The PLF is, for example, involved in Fisher v. University of Texas, a so-called “reverse discrimination” case on behalf of a white woman who claims to have been denied admission to the University of Texas because of affirmative action. Reverse discrimination cases have pretty well wiped out affirmative action in employment and made serious inroads on college admissions. Morton v. Mancari is all that shields programs that benefit Indians from reverse discrimination claims.
PLF is supporting a reverse discrimination offensive against Native Hawaiians with the goal that everyone born in Hawaii becomes legally a “Native Hawaiian” without regard to any connection to the indigenous people of Hawaii.
The Hawaii Homes Commission Act provides for tax-exempt homestead leases for Native Hawaiians. In Corboy v. Louie, the PLF is litigating the position that the tax exemption for Native Hawaiians is unlawful race discrimination against non-Hawaiians—principally the descendants of white settlers.
In State of Hawaii v. Office of Hawaiian Affairs, the PLF is attacking dedication of state land to benefit Native Hawaiians, pointing out that 77 percent of residents of Hawaii claim no Native Hawaiian blood.
In the PLF press release announcing the attempt to overturn the Oklahoma law, Fontenot is quoted as saying she has always identified herself as American Indian. She seems to have not gotten the memo that it’s not about what you claim; it’s about who claims you.

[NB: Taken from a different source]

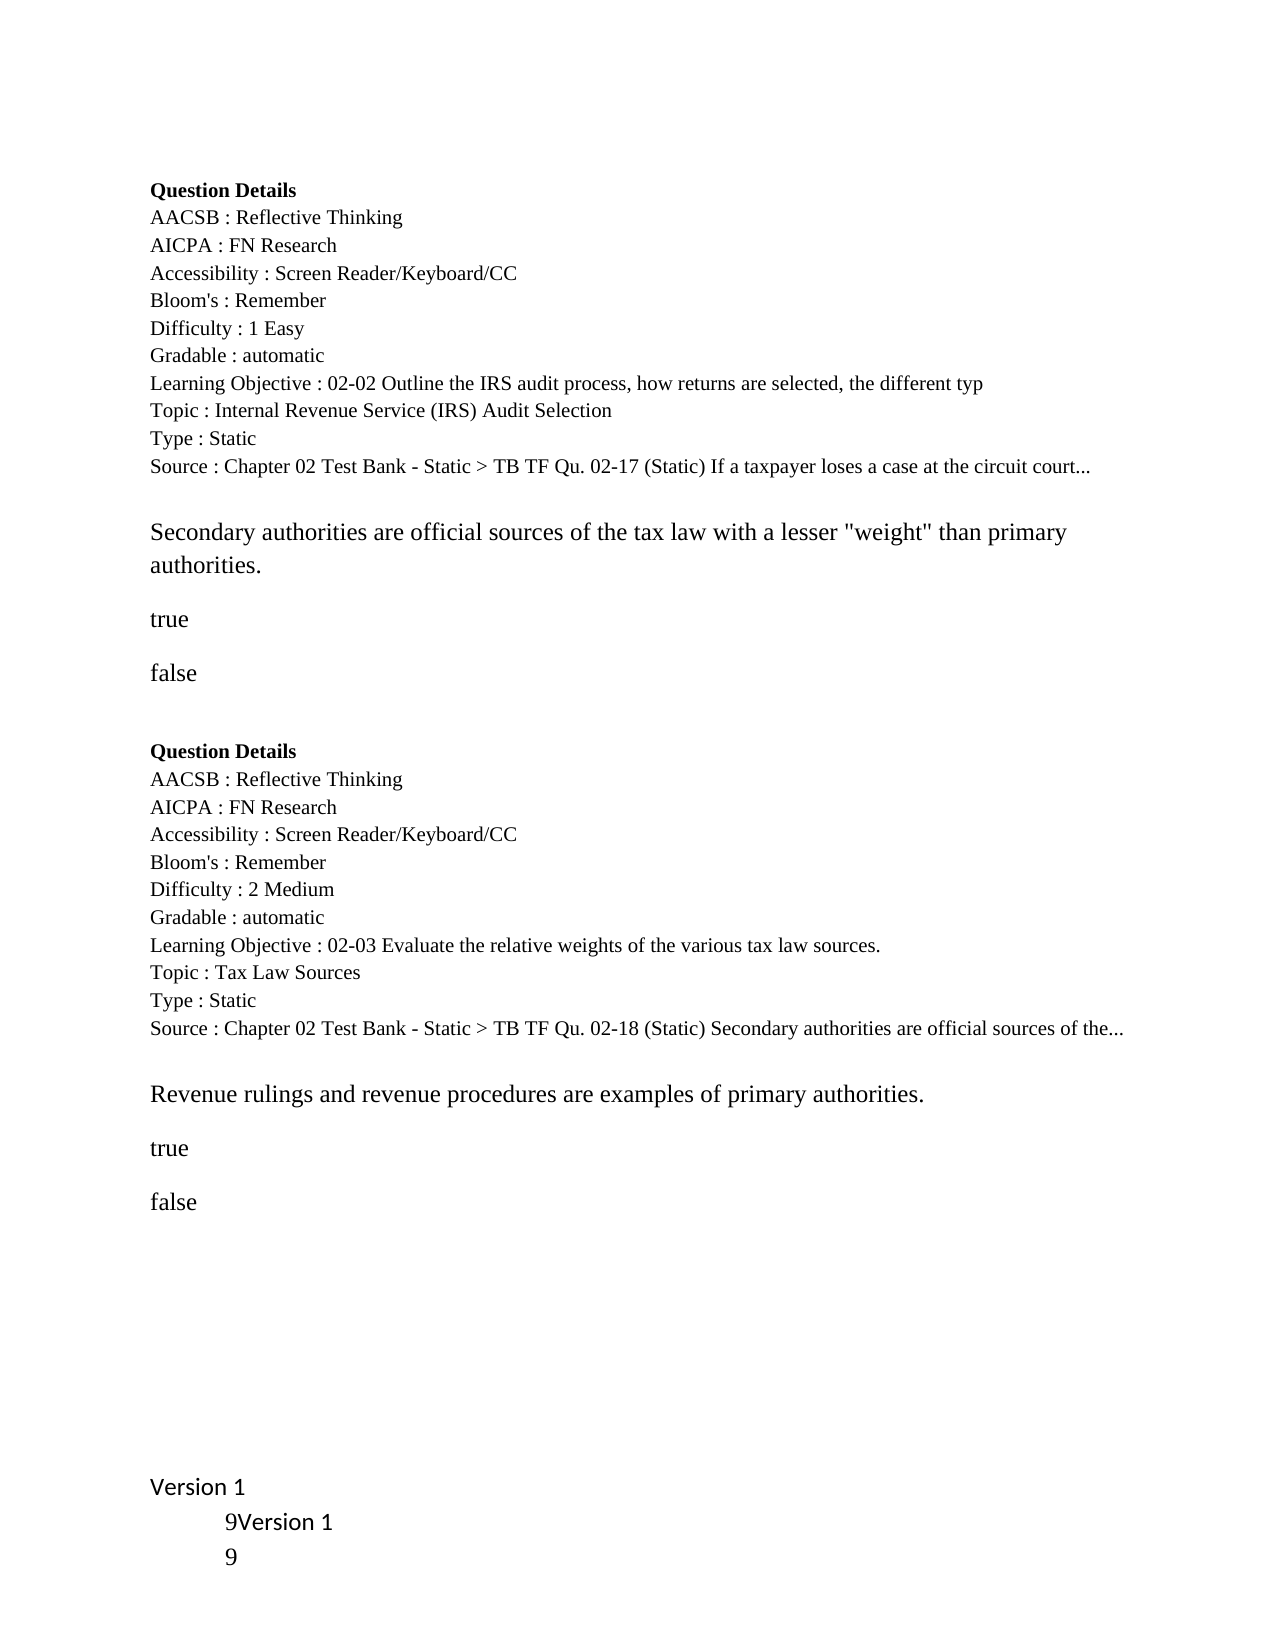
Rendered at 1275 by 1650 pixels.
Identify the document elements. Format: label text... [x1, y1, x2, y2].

text Question Details AACSB : Reflective Thinking AICPA : FN Research Accessibility : Screen Reader/Keyboard/CC Bloom's : Remember Difficulty : 1 Easy Gradable : automatic Learning Objective : 02-02 Outline the IRS audit process, how returns are selected, the different typ Topic : Internal Revenue Service (IRS) Audit Selection Type : Static Source : Chapter 02 Test Bank - Static > TB TF Qu. 02-17 (Static) If a taxpayer loses a case at the circuit court... [150, 150, 1125, 478]
text Question Details AACSB : Reflective Thinking AICPA : FN Research Accessibility : Screen Reader/Keyboard/CC Bloom's : Remember Difficulty : 2 Medium Gradable : automatic Learning Objective : 02-03 Evaluate the relative weights of the various tax law sources. Topic : Tax Law Sources Type : Static Source : Chapter 02 Test Bank - Static > TB TF Qu. 02-18 (Static) Secondary authorities are official sources of the... [150, 712, 1125, 1039]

PLF attorney Caleb Trotter says the purpose of the law is “to protect members of politically connected tribes from competition.” That’s exactly correct if by “politically connected” you mean having a government-to-government relationship with the U.S.
The one legal point that could allow Fontenot to prevail without advancing PLF’s grand strategy is if the court were to find that Congress, in the Indian Arts and Crafts Act, preempted state laws. Oddly enough, the PLF press release cites the Supremacy Clause as imposing federal preemption rather than the Indian Commerce Clause.
Given the way Virginia treated its Indians, what is just and fair in this case is not cut and dried. Fontenot is only a pawn in a much larger game.
What her case can contribute to the overall legal offensive is the principle that race trumps political affiliation. Once it becomes a question of race, the Fourteenth Amendment equal protection clause—“reverse discrimination”—can do its work like it is doing in Hawaii. Then she will be able to claim her work is Indian. So will everyone else.